The announcement blindsided local MPs, triggered a stop-work meeting and caused community outrage.

The now-closed public consultations were extended after the melee — the draft plan and consultative feedback are now back with the government for finalisation before an as-yet-undated release.

Michael McCormack, federal National MP for the Riverina, raised the problem of associated cuts to maternity services in parliament, alongside projections showing a significant expected increase in population, due to the expansion of the local meat works. Steph Cooke, NSW Nationals MP for Cootamundra, said the region is playing catch up after chronic, long-term underfunding.

Relocation of critical services

Labor’s draft plan outlines the “relocation” of pathology, surgical and maternity services from Cootamundra to other hospitals at Temora, Young and Wagga Wagga.

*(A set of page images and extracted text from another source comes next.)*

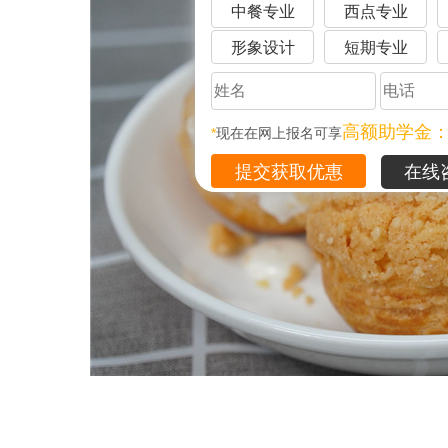
中餐专业
西点专业
形象设计
短期专业
高额助学金
*
现在在网上报名可享
在线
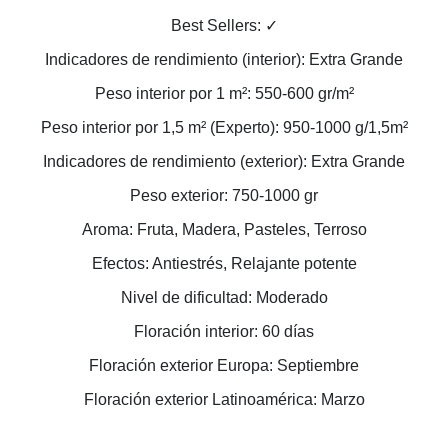
Best Sellers: ✓
Indicadores de rendimiento (interior): Extra Grande
Peso interior por 1 m²: 550-600 gr/m²
Peso interior por 1,5 m² (Experto): 950-1000 g/1,5m²
Indicadores de rendimiento (exterior): Extra Grande
Peso exterior: 750-1000 gr
Aroma: Fruta, Madera, Pasteles, Terroso
Efectos: Antiestrés, Relajante potente
Nivel de dificultad: Moderado
Floración interior: 60 días
Floración exterior Europa: Septiembre
Floración exterior Latinoamérica: Marzo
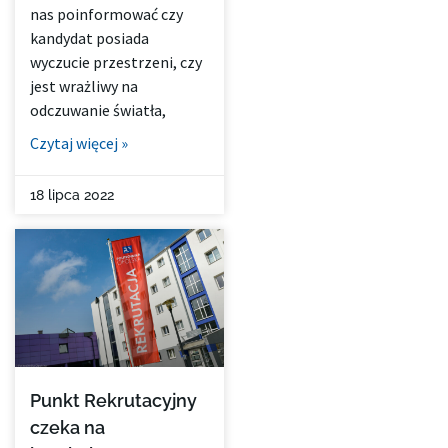
nas poinformować czy
kandydat posiada
wyczucie przestrzeni, czy
jest wrażliwy na
odczuwanie światła,
Czytaj więcej »
18 lipca 2022
Punkt Rekrutacyjny
czeka na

It said those services are “better” and “more likely” to be chosen by patients, and that it reflects the projections for an increase in demand for medical beds and a decrease in surgery and birthing needs. This is at odds with McCormack’s projections and makes no sense to locals.

What the plan does not show is the relativity of where Cootamundra lies on the map.

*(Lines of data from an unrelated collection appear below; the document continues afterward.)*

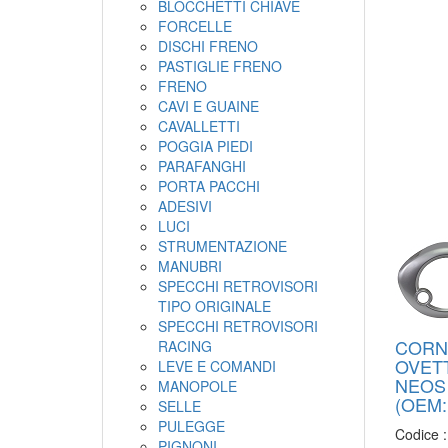
BLOCCHETTI CHIAVE
FORCELLE
DISCHI FRENO
PASTIGLIE FRENO
FRENO
CAVI E GUAINE
CAVALLETTI
POGGIA PIEDI
PARAFANGHI
PORTA PACCHI
ADESIVI
LUCI
STRUMENTAZIONE
MANUBRI
SPECCHI RETROVISORI
TIPO ORIGINALE
SPECCHI RETROVISORI
CORN
RACING
OVETT
LEVE E COMANDI
NEOS 
MANOPOLE
(OEM:
SELLE
PULEGGE
Codice 
PIGNONI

Losing maternity services there means patients face a potential two-hour journey on country roads to give birth, particularly if they are directed to Wagga Wagga and live in an outlying village.  

If patients are forced to call an ambulance, it defeats the entire premise on which the cuts are being made.

Temora District Hospital is closer to Cootamundra than Wagga Wagga, at under an hour. But if you live in any of the outlying villages on the other side of Cootamundra, the route to Temora is an hour in the opposite direction.

That leaves Young Hospital, the closest for most residents if they cannot use Cootamundra. However, the draft plan does not guarantee it additional resources. This is further complicated by the fact is one of the services is co-managed with Far West Health Service.

Disabled residents disadvantaged

Relocating surgical services from Cootamundra, which includes day-only dental surgery, will leave some patients unable to access services at all.

Disabled resident Kerry (*pseudonym) told Green Left she was furious at the planned cuts, which she said would seriously impact the many disabled people who live in the area.

“The government just doesn’t get it,” she fumed. “There is no public transport here.

“Every time I go out I have to pre-book community transport, hire expensive care workers and arrange back-up care at home for my partner. Then there are the arguments between my NDIS and his Aged Care Package over who funds what.” 

“If I have to go further away, necessitating an overnight stay, it’s immediately both financially and logistically out of reach.”

Kerry said shafting services to farther away hospitals “is a stupid idea because it’s completely unnecessary. My own dentist could easily do the day-only surgery I need at nearby Cootamundra, where he and other trusted local clinicians have operated for many years.”

Kerry said it’s just as well she is not a maternity case, “or I’d be having the baby on the bathroom floor or in an ambulance, if I was lucky”.

With the imminent release of the final MLHD Health Services Plan, residents will find out if the service cuts stand and about NSW Labor’s health priorities.

[Suzanne James is a compliance, policy and risk framework consultant and a former assistant to the Director of Clinical, Mid-North Coast Area Health Service.]